Segment Start: SOURCE PASSAGE

On many simple TARGETs, the AP at address 0x0 is the MEM-AP, although this is highly IMPLEMENTATION DEPENDENT.
Check the TRM of the TARGET to identify how the vendor has implemented the debug subsystem.
In the MEM-AP, the registers at bank 0 are the ones that are the most interesting.
The Bank-0 of MEM-AP contains the following registers:
- At address 0x00 we have the Control and Status Word Register (CSW).
The bits of interest to us are 29,25,[5:4] and [2:0].
Bits 29 and 25 must be set to grant the debugger privileged master access over the AHB-AP.
AddrInc [5:4] bits must be set to 0b01, this enables auto increment support so that memory address in TAR can auto-increment for serial writes in DRW.
Size [2:0] bits must be set to 0b010 to perform 32-bit access over AHB-AP.
- At the address 0x04 we have the Transfer Address Register (TAR).
This register holds the address in memory that we want to read from or write to.

Segment End: SOURCE PASSAGE

▸ **PROBLEMS TO SOLVE**:
A. Answer these from the MEM-AP passage, one per line:
(i) At what address in Bank-0 is the Transfer Address Register?
(ii) What value must the Size [2:0] bits hold for 32-bit access over AHB-AP?
(iii) Which two CSW bits must be set to give the debugger privileged master access?
B. Retype the MEM-AP passage from "On many simple" to "the debug subsystem.", with no changes.
C. Write what comes next in the MEM-AP passage, starting after its last sentence.

Segment Start: PROVIDED DATA

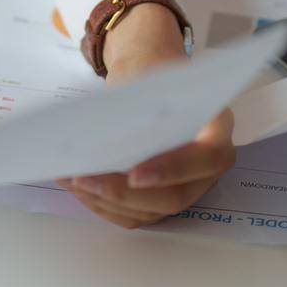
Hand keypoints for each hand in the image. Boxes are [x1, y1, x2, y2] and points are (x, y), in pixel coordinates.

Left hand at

Segment End: PROVIDED DATA

▸ **ANSWERS BELOW**:
A.
(i) 0x04
(ii) 0b010
(iii) Bits 29 and 25

B.
On many simple TARGETs, the AP at address 0x0 is the MEM-AP, although this is highly IMPLEMENTATION DEPENDENT.
Check the TRM of the TARGET to identify how the vendor has implemented the debug subsystem.

C.
- At the address 0xC we have the Data Read Write Register (DRW).
This register holds the value that we need to write at the address denoted by the TAR, or it contains the value at the address denoted by the TAR.
To read any memory address, load the address into TAR and then perform an AP read from DRW*.
To write to any memory address, load the address into TAR and perform an AP write to DRW.
*For an AP read operation, you might need to get the value from RDBUFF in DP if the ACK is returned as a WAIT response.
The Magic Switch
Before we proceed further, we should clear something up.
Except for TARGETs that have very low pin count, almost all provide both JTAG and SWD support for maximum flexibility.
This is possible because pins for SWD and JTAG are muxed togather, the TCK pin of JTAG also acts as the SWDCLK pin, similarly the TMS pin of JTAG also acts as the SWDIO pin.
This combination of JTAG and SWD is called a SWJ-DP (Serial Wire JTAG - Debug Port).
By default in most TARGETs the Debug Port is configured for JTAG, because we are writing a debugger/programmer for SWD, we somehow need to switch the DP to use SWD.
To do this we perform a special switching sequence.
- First we need to reset the currently selected DP (default JTAG-DP), this is done by sending 50 or more clocks while keeping SWDIO HIGH.
- Then we send a special 16-bit JTAG-to-SWD select sequence (0xE79E LSB first).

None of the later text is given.